> Exercise prompt:
Go through the listing below and work out how many lines hold "FileFunction"; reply with the figure alone.

> Data for processing:
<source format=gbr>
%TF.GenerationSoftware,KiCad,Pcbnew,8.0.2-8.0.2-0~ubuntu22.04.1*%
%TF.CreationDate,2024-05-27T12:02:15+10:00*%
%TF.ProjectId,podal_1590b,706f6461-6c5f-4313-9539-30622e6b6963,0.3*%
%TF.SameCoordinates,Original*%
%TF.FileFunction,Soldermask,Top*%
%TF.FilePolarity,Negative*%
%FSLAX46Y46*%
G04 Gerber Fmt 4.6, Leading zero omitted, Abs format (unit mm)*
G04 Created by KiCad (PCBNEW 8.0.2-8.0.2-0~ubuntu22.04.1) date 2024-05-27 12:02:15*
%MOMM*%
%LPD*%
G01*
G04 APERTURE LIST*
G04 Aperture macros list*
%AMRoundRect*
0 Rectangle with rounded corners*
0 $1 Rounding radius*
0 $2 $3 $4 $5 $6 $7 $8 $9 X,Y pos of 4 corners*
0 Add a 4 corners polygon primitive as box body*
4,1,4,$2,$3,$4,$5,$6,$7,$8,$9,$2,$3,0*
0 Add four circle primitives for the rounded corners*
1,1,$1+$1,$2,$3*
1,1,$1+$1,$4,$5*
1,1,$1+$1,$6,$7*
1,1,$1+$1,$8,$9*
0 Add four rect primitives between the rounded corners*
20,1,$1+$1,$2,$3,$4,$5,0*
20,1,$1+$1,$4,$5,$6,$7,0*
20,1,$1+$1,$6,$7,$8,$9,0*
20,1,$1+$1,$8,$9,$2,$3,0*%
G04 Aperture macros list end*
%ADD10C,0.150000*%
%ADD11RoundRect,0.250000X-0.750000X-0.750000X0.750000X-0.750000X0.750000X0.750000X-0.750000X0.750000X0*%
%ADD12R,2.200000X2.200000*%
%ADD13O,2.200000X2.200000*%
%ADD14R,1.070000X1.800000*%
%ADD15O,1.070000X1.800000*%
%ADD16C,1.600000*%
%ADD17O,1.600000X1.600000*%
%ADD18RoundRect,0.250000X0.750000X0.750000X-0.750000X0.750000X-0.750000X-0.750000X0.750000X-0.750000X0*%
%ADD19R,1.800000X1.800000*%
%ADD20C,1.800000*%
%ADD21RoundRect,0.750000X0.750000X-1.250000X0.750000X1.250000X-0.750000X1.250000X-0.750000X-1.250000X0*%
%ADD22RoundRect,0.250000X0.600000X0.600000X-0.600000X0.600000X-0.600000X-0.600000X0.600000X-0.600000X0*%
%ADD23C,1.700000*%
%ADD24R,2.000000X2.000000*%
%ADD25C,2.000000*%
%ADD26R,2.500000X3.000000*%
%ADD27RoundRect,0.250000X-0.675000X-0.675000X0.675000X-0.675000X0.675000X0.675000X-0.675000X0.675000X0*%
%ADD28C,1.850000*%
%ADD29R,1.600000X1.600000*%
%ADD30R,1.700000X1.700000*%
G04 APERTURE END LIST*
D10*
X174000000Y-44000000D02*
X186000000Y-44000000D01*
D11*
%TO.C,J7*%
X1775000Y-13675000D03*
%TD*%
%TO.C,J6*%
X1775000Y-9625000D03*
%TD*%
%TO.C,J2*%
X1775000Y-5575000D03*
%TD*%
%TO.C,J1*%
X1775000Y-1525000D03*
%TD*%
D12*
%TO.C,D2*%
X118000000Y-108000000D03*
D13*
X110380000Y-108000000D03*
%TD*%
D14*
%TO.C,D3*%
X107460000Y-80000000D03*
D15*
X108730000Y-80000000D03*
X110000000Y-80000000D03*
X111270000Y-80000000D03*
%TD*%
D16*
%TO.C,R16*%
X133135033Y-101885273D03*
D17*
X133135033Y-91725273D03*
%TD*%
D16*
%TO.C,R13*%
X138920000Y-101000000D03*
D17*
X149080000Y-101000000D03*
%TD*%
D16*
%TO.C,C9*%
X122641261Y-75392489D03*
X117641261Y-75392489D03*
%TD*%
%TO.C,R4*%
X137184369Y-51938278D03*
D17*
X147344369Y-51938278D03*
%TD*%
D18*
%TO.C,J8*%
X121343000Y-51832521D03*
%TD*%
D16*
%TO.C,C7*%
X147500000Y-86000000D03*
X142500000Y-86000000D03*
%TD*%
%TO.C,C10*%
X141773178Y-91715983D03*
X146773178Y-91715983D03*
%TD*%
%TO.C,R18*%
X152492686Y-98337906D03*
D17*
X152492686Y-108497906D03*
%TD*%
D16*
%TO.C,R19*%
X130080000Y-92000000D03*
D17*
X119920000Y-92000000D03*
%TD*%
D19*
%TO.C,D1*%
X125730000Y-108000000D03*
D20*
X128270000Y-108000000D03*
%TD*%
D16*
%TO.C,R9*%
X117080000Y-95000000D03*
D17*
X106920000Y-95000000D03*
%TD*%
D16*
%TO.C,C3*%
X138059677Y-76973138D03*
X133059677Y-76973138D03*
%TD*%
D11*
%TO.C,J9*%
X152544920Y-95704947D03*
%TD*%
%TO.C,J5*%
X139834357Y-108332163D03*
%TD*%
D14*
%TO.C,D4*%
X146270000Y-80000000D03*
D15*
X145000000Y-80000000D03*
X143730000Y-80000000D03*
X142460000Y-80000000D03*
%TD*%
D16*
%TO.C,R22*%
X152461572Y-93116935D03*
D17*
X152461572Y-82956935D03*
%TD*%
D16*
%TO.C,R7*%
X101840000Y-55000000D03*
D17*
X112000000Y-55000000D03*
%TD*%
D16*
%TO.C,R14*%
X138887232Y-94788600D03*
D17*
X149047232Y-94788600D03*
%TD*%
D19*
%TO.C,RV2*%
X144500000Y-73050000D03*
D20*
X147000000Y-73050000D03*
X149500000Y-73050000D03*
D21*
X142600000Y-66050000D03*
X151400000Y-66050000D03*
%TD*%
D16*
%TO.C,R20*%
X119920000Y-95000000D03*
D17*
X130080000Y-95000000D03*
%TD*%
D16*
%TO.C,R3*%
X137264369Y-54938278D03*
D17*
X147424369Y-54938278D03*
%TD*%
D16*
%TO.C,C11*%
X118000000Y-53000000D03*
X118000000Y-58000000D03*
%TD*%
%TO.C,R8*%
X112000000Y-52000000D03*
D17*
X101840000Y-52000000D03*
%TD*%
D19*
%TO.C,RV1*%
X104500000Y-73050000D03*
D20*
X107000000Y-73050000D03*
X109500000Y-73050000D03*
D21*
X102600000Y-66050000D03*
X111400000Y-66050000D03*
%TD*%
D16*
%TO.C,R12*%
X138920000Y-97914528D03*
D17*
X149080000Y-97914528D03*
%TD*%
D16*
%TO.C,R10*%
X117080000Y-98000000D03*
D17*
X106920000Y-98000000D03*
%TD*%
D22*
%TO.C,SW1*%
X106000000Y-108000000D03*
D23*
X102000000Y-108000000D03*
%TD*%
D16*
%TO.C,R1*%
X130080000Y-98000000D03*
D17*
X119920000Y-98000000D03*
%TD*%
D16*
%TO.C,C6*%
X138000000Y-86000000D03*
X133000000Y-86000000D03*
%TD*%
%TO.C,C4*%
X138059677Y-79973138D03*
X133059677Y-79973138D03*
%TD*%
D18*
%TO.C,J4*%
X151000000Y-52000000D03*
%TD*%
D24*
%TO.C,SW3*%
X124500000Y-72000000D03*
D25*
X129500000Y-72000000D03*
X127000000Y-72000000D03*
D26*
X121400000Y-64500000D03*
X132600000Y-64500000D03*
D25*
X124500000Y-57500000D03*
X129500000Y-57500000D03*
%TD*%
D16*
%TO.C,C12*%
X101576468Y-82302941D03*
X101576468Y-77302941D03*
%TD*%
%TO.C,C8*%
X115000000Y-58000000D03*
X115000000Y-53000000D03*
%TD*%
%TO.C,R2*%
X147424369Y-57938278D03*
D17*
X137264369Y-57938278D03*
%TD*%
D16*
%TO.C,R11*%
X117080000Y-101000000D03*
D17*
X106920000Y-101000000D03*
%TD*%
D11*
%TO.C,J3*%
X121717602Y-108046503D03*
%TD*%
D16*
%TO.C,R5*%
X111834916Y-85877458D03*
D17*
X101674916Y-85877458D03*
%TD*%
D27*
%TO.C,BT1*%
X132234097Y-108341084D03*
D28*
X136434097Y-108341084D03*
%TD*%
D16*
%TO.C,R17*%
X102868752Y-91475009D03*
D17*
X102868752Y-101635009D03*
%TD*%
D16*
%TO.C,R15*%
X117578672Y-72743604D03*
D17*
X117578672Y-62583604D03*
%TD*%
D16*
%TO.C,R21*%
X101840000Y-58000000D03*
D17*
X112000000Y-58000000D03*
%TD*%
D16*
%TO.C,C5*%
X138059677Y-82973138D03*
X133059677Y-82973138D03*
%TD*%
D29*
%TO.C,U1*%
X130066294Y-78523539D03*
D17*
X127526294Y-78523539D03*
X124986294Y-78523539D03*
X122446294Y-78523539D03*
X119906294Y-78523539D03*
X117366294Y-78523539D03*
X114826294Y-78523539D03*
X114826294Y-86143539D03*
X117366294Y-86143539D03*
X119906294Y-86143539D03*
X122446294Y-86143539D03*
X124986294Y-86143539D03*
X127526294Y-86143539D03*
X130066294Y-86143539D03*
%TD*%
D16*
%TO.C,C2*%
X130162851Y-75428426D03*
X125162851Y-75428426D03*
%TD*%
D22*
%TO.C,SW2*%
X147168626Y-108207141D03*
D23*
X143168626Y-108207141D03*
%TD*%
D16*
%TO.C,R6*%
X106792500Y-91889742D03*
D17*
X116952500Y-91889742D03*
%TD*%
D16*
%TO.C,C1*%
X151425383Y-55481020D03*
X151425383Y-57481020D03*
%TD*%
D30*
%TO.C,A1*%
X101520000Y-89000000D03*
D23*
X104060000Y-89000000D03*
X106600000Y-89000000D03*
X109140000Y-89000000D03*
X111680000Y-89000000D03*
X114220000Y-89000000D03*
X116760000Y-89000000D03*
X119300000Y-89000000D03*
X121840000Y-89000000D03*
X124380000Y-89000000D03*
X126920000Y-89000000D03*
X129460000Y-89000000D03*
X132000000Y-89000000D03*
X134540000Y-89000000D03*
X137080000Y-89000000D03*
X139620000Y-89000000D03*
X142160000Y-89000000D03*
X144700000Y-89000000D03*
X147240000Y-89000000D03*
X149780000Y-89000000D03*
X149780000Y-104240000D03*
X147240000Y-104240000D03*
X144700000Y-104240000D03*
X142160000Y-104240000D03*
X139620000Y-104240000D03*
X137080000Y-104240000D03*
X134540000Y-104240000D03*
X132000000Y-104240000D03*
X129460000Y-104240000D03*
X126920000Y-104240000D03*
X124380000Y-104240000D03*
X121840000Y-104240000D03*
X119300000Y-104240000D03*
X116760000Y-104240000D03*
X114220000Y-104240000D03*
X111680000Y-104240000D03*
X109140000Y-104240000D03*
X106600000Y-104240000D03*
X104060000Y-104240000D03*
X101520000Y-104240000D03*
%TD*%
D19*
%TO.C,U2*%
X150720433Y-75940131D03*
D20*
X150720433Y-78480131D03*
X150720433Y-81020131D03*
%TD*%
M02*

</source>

--

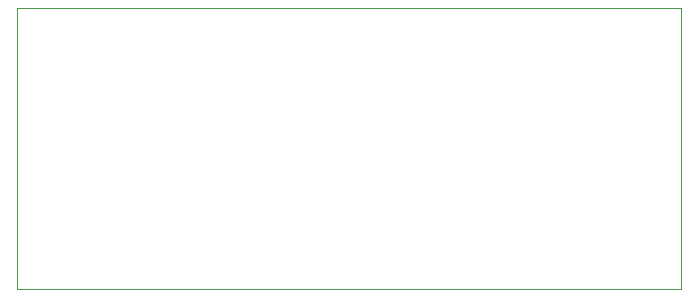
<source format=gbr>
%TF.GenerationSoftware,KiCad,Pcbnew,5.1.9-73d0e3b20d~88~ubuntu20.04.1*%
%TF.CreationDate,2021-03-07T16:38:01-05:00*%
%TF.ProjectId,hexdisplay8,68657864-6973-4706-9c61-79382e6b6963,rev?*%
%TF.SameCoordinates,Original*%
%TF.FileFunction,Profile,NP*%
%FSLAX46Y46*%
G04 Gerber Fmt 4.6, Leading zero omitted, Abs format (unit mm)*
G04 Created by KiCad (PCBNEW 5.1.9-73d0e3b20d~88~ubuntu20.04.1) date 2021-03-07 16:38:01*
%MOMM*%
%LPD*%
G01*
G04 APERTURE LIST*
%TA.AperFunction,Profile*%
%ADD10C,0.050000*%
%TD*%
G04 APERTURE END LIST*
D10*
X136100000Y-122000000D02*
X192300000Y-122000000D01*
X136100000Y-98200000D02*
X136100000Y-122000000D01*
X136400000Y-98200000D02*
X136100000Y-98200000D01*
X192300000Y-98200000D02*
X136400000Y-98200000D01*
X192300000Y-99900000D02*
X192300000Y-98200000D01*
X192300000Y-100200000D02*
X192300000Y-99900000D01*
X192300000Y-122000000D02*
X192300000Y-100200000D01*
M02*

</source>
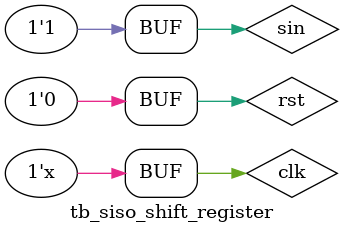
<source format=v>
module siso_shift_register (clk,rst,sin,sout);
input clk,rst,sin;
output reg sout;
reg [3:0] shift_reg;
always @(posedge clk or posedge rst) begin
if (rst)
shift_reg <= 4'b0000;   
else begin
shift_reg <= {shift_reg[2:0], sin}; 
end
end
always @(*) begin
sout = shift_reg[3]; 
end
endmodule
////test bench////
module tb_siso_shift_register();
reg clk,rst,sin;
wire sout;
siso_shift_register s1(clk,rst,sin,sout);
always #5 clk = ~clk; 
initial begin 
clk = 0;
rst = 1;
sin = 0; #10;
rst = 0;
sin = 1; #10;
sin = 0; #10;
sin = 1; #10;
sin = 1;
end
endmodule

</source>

> Solution for this task:
2